• ic mimarlarin yaptiklari olay. binalarin icleriyle ilgili mimari.
  • ayni zamanda ic camasiri hatta renkli ic camasiri da bu anlama gelebilir. (bkz: argo)
  • iç mimar diye bişii yoktur, şu anda olan da tüketim toplumunun bir saçmalığıdır
  • türkiye'de pek islemeyen, ama yabanci ulkelerde gayet bir meslek olan, mimarlarin bulasamadigi, gercekten gerekli ve sanilanin aksine bir o kadar da zor bir is. mimarin kolonlarini ve kirislerini yapip biraktigi bir binanin icinin yasanilabilecek bir yer konumuna getirilmesini saglayan mimarlik dali (veya oyle bir sey).

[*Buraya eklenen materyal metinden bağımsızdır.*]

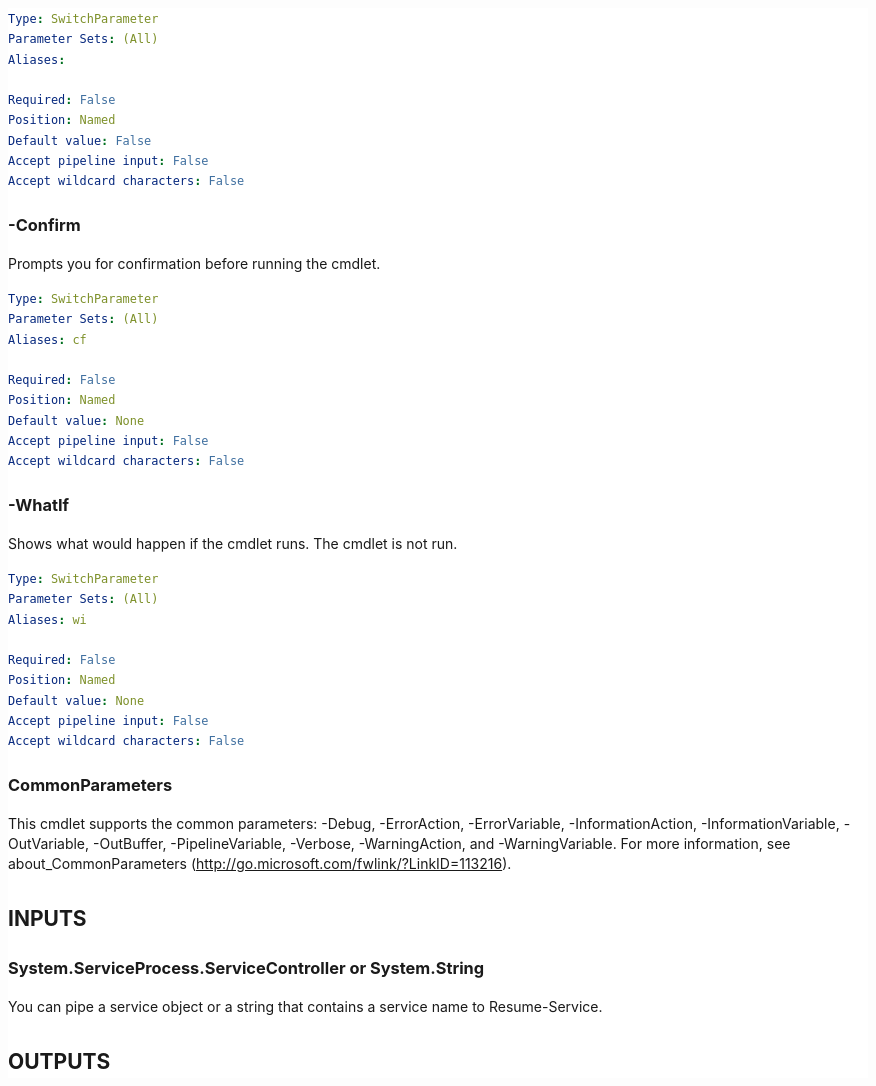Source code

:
 ```yaml
Type: SwitchParameter
Parameter Sets: (All)
Aliases: 

Required: False
Position: Named
Default value: False
Accept pipeline input: False
Accept wildcard characters: False
```

### -Confirm
Prompts you for confirmation before running the cmdlet.

```yaml
Type: SwitchParameter
Parameter Sets: (All)
Aliases: cf

Required: False
Position: Named
Default value: None
Accept pipeline input: False
Accept wildcard characters: False
```

### -WhatIf
Shows what would happen if the cmdlet runs.
The cmdlet is not run.

```yaml
Type: SwitchParameter
Parameter Sets: (All)
Aliases: wi

Required: False
Position: Named
Default value: None
Accept pipeline input: False
Accept wildcard characters: False
```

### CommonParameters
This cmdlet supports the common parameters: -Debug, -ErrorAction, -ErrorVariable, -InformationAction, -InformationVariable, -OutVariable, -OutBuffer, -PipelineVariable, -Verbose, -WarningAction, and -WarningVariable. For more information, see about_CommonParameters (http://go.microsoft.com/fwlink/?LinkID=113216).
## INPUTS

### System.ServiceProcess.ServiceController or System.String
You can pipe a service object or a string that contains a service name to Resume-Service.
## OUTPUTS
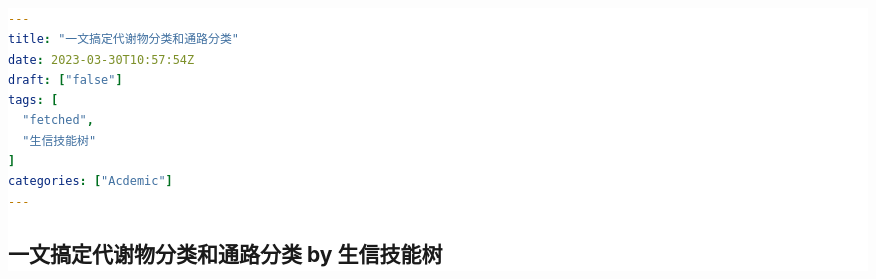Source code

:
 ```yaml
---
title: "一文搞定代谢物分类和通路分类"
date: 2023-03-30T10:57:54Z
draft: ["false"]
tags: [
  "fetched",
  "生信技能树"
]
categories: ["Acdemic"]
---
```

一文搞定代谢物分类和通路分类 by 生信技能树
------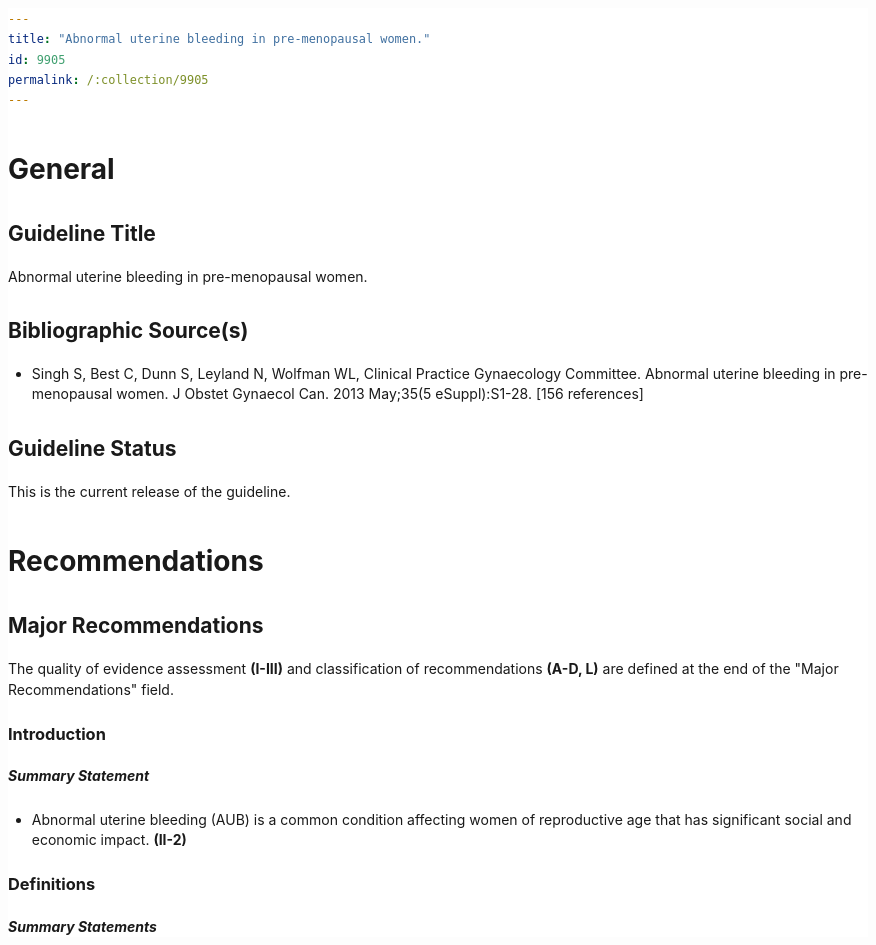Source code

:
 ```yaml
---
title: "Abnormal uterine bleeding in pre-menopausal women."
id: 9905
permalink: /:collection/9905
---
```


# General

## Guideline Title

Abnormal uterine bleeding in pre-menopausal women.

## Bibliographic Source(s)

- Singh S, Best C, Dunn S, Leyland N, Wolfman WL, Clinical Practice Gynaecology Committee. Abnormal uterine bleeding in pre-menopausal women. J Obstet Gynaecol Can. 2013 May;35(5 eSuppl):S1-28. [156 references]

## Guideline Status



This is the current release of the guideline.

# Recommendations

## Major Recommendations



The quality of evidence assessment **(I-III)** and classification of recommendations **(A-D, L)** are defined at the end of the "Major Recommendations" field. 


###  Introduction 


#####  Summary Statement 


  * Abnormal uterine bleeding (AUB) is a common condition affecting women of reproductive age that has significant social and economic impact. **(II-2)**




###  Definitions 


#####  Summary Statements 
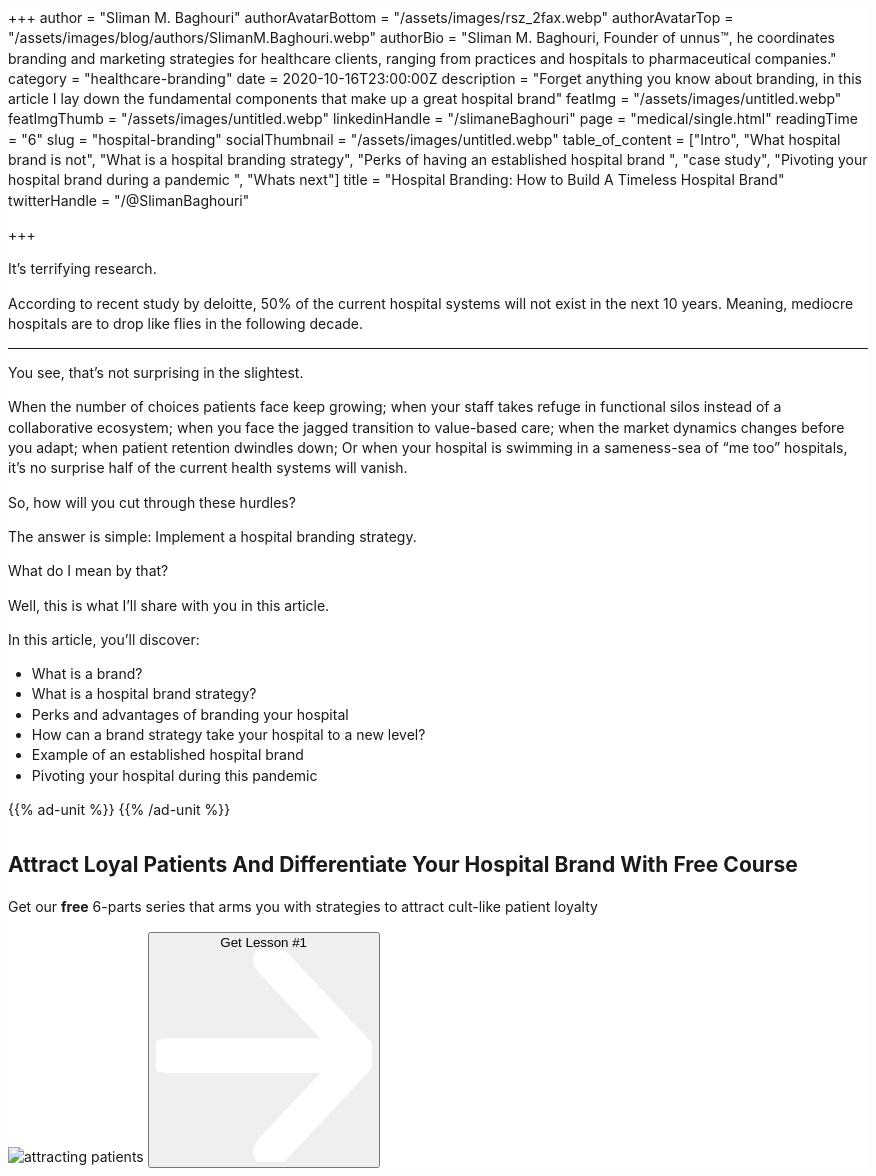 +++
author = "Sliman M. Baghouri"
authorAvatarBottom = "/assets/images/rsz_2fax.webp"
authorAvatarTop = "/assets/images/blog/authors/SlimanM.Baghouri.webp"
authorBio = "Sliman M. Baghouri, Founder of unnus™, he coordinates branding and marketing strategies for healthcare clients, ranging from practices and hospitals to pharmaceutical companies."
category = "healthcare-branding"
date = 2020-10-16T23:00:00Z
description = "Forget anything you know about branding, in this article I lay down the fundamental components that make up a great hospital brand"
featImg = "/assets/images/untitled.webp"
featImgThumb = "/assets/images/untitled.webp"
linkedinHandle = "/slimaneBaghouri"
page = "medical/single.html"
readingTime = "6"
slug = "hospital-branding"
socialThumbnail = "/assets/images/untitled.webp"
table_of_content = ["Intro", "What hospital brand is not", "What is a hospital branding strategy", "Perks of having an established hospital brand ", "case study", "Pivoting your hospital brand during a pandemic ", "Whats next"]
title = "Hospital Branding: How to Build A Timeless Hospital Brand"
twitterHandle = "/@SlimanBaghouri"

+++
<section  id="Intro"> <div class="hook"><p>It’s terrifying research. </p><p>According to recent study by deloitte, 50% of the current hospital systems will not exist in the next 10 years. Meaning, mediocre hospitals are to drop like flies in the following decade.</p> <hr> </div> <p>You see, that’s not surprising in the slightest.</p> 

<p>When the number of choices patients face keep growing; when your staff takes refuge in functional silos instead of a collaborative ecosystem; when you face the jagged transition to value-based care; when the market dynamics changes before you adapt; when patient retention dwindles down; Or when your hospital is swimming in a sameness-sea of “me too” hospitals, it’s no surprise half of the current health systems will vanish.</p>

<p>So, how will you cut through these hurdles?</p>
<p>The answer is simple: Implement a hospital branding strategy.</p>
<p>What do I mean by that? </p>
<p>Well, this is what I’ll share with you in this article.</p>
<p>In this article, you’ll discover:</p>
<ul>
<li>What is a brand?</li>
<li>What is a hospital brand strategy?</li>
<li>Perks and advantages of branding your hospital </li>
<li>How can a brand strategy take your hospital to a new level?</li>
<li>Example of an established hospital brand</li>
<li>Pivoting your hospital during this pandemic</li>
</ul>

{{% ad-unit %}} {{% /ad-unit %}}

<div class="free-course">
<h2>Attract Loyal Patients And <span class="stroked-brush">Differentiate</span> Your Hospital Brand With Free Course</h2>
<div class="text-container">		
<p class="sub-text-p">Get our <b>free</b> 6-parts series that arms you with strategies to attract cult-like patient loyalty<p>
<img alt="attracting patients" src="/assets/images/attracting-patients.webp">		
<a target="_blank" href="/charismatic-medical-brand">
<button style="width: 232px;" class="btn-s">Get Lesson #1 <svg viewBox="0 0 59 58" xmlns="http://www.w3.org/2000/svg" fill-rule="evenodd" clip-rule="evenodd" stroke-linecap="round" stroke-linejoin="round" stroke-miterlimit="1.5"><g fill="none" stroke="#fff" stroke-width="9.38"><path d="M2.688 28.863h50.054M31.231 2.688l24.576 26.175-24.576 26.175"/></g></svg></button>			
</a>
</div>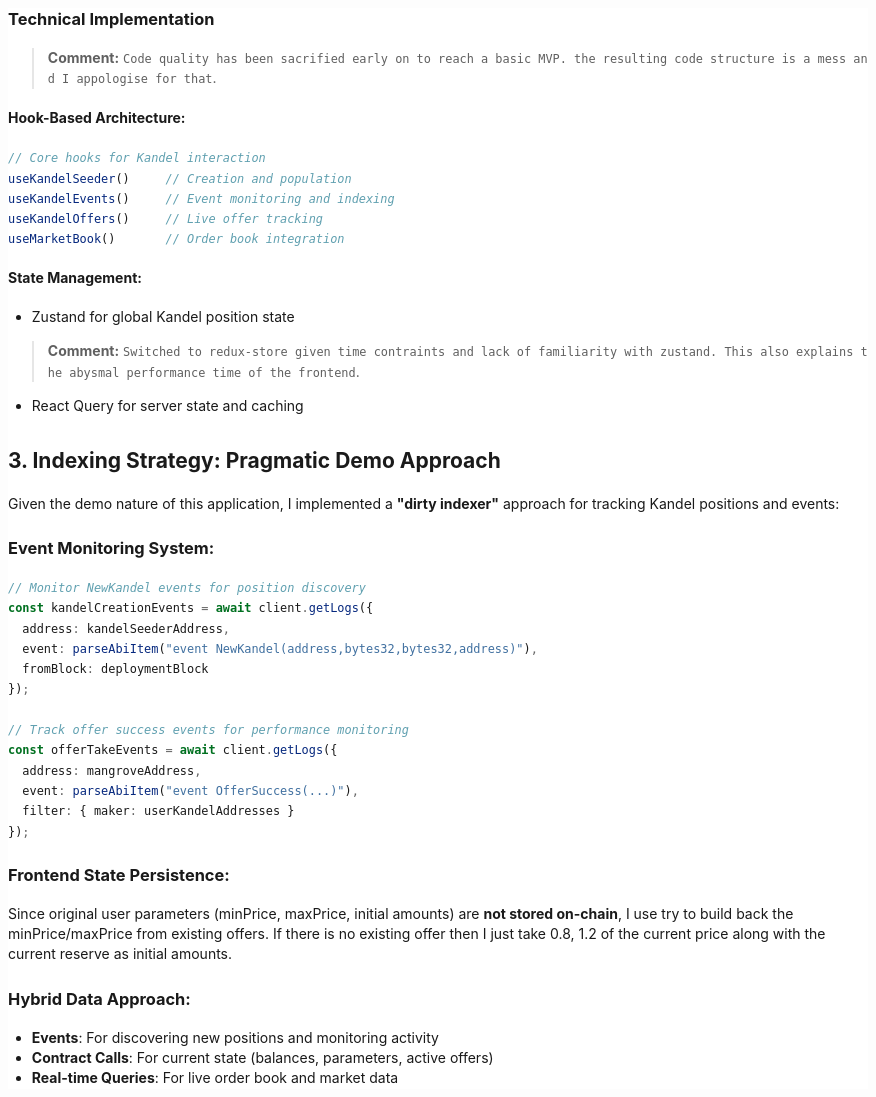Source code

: 
### Technical Implementation

> **Comment:** `Code quality has been sacrified early on to reach a basic MVP. the resulting code structure is a mess and I appologise for that`.

#### Hook-Based Architecture:
```typescript
// Core hooks for Kandel interaction
useKandelSeeder()     // Creation and population
useKandelEvents()     // Event monitoring and indexing
useKandelOffers()     // Live offer tracking
useMarketBook()       // Order book integration
```

#### State Management:
- Zustand for global Kandel position state
> **Comment:** `Switched to redux-store given time contraints and lack of familiarity with zustand. This also explains the abysmal performance time of the frontend`.
- React Query for server state and caching

## 3. Indexing Strategy: Pragmatic Demo Approach

Given the demo nature of this application, I implemented a **"dirty indexer"** approach for tracking Kandel positions and events:

### Event Monitoring System:

```typescript
// Monitor NewKandel events for position discovery
const kandelCreationEvents = await client.getLogs({
  address: kandelSeederAddress,
  event: parseAbiItem("event NewKandel(address,bytes32,bytes32,address)"),
  fromBlock: deploymentBlock
});

// Track offer success events for performance monitoring
const offerTakeEvents = await client.getLogs({
  address: mangroveAddress,
  event: parseAbiItem("event OfferSuccess(...)"),
  filter: { maker: userKandelAddresses }
});
```

### Frontend State Persistence:

Since original user parameters (minPrice, maxPrice, initial amounts) are **not stored on-chain**, I use try to build back the minPrice/maxPrice from existing offers. If there is no existing offer then I just take 0.8, 1.2 of the current price along with the current reserve as initial amounts.

### Hybrid Data Approach:
- **Events**: For discovering new positions and monitoring activity
- **Contract Calls**: For current state (balances, parameters, active offers)
- **Real-time Queries**: For live order book and market data
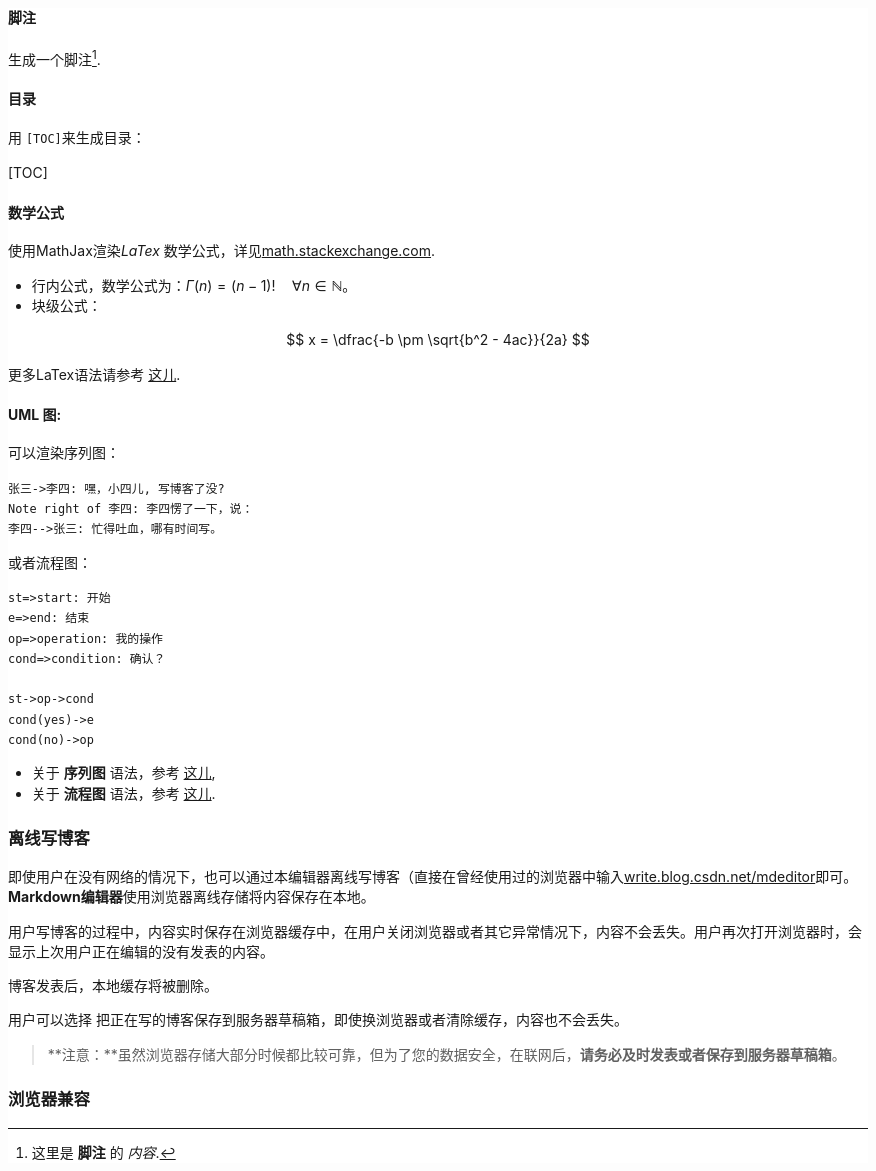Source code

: #### 脚注
生成一个脚注[^footnote].
  [^footnote]: 这里是 **脚注** 的 *内容*.
  
#### 目录
用 `[TOC]`来生成目录：

[TOC]

#### 数学公式
使用MathJax渲染*LaTex* 数学公式，详见[math.stackexchange.com][1].

 - 行内公式，数学公式为：$\Gamma(n) = (n-1)!\quad\forall n\in\mathbb N$。
 - 块级公式：

$$	x = \dfrac{-b \pm \sqrt{b^2 - 4ac}}{2a} $$

更多LaTex语法请参考 [这儿][3].

#### UML 图:

可以渲染序列图：

```sequence
张三->李四: 嘿，小四儿, 写博客了没?
Note right of 李四: 李四愣了一下，说：
李四-->张三: 忙得吐血，哪有时间写。
```

或者流程图：

```flow
st=>start: 开始
e=>end: 结束
op=>operation: 我的操作
cond=>condition: 确认？

st->op->cond
cond(yes)->e
cond(no)->op
```

- 关于 **序列图** 语法，参考 [这儿][4],
- 关于 **流程图** 语法，参考 [这儿][5].

### 离线写博客

即使用户在没有网络的情况下，也可以通过本编辑器离线写博客（直接在曾经使用过的浏览器中输入[write.blog.csdn.net/mdeditor](http://write.blog.csdn.net/mdeditor)即可。**Markdown编辑器**使用浏览器离线存储将内容保存在本地。

用户写博客的过程中，内容实时保存在浏览器缓存中，在用户关闭浏览器或者其它异常情况下，内容不会丢失。用户再次打开浏览器时，会显示上次用户正在编辑的没有发表的内容。

博客发表后，本地缓存将被删除。　

用户可以选择 <i class="icon-disk"></i> 把正在写的博客保存到服务器草稿箱，即使换浏览器或者清除缓存，内容也不会丢失。

> **注意：**虽然浏览器存储大部分时候都比较可靠，但为了您的数据安全，在联网后，**请务必及时发表或者保存到服务器草稿箱**。

### 浏览器兼容


[1]: http://math.stackexchange.com/
[2]: https://github.com/jmcmanus/pagedown-extra "Pagedown Extra"
[3]: http://meta.math.stackexchange.com/questions/5020/mathjax-basic-tutorial-and-quick-reference
[4]: http://bramp.github.io/js-sequence-diagrams/
[5]: http://adrai.github.io/flowchart.js/
[6]: https://github.com/benweet/stackedit
[^LaTeX]: 支持 **LaTeX** 编辑显示支持，例如：$\sum_{i=1}^n a_i=0$， 访问 [MathJax][4] 参考更多使用方法。
[^code]: 代码高亮功能支持包括 Java, Python, JavaScript 在内的，**四十一**种主流编程语言。
[1]: https://www.zybuluo.com/mdeditor?url=https://www.zybuluo.com/static/editor/md-help.markdown
[2]: https://www.zybuluo.com/mdeditor?url=https://www.zybuluo.com/static/editor/md-help.markdown#cmd-markdown-高阶语法手册
[3]: http://weibo.com/ghosert
[4]: http://meta.math.stackexchange.com/questions/5020/mathjax-basic-tutorial-and-quick-reference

  • mimarlik-ic mimarlik tartismasinin kilit tasi olan ic mimari, ustunde ugrasmayi kendilerine yediremeyen mimarlar tarafindan, ustunde ugrastiklari binalarda uygulanmaya calisilir ve bu genelde husranla biter. bazi mimarlar hobi olarak ic mimarlik yaptiklarini bile soyleyerek bu bransin seviyesini dusurmeyi de gozetirler, ama yabanci ulkelerde asla sadece mimarlikla ugrasan mimarlar, ic mimariye el surmezler, cunku ıc mimarlarin degeri orada bilinen bir olgudur. ic dekorasyon ile ic mimari'yi de birbirine asla karistirmamak gerekir.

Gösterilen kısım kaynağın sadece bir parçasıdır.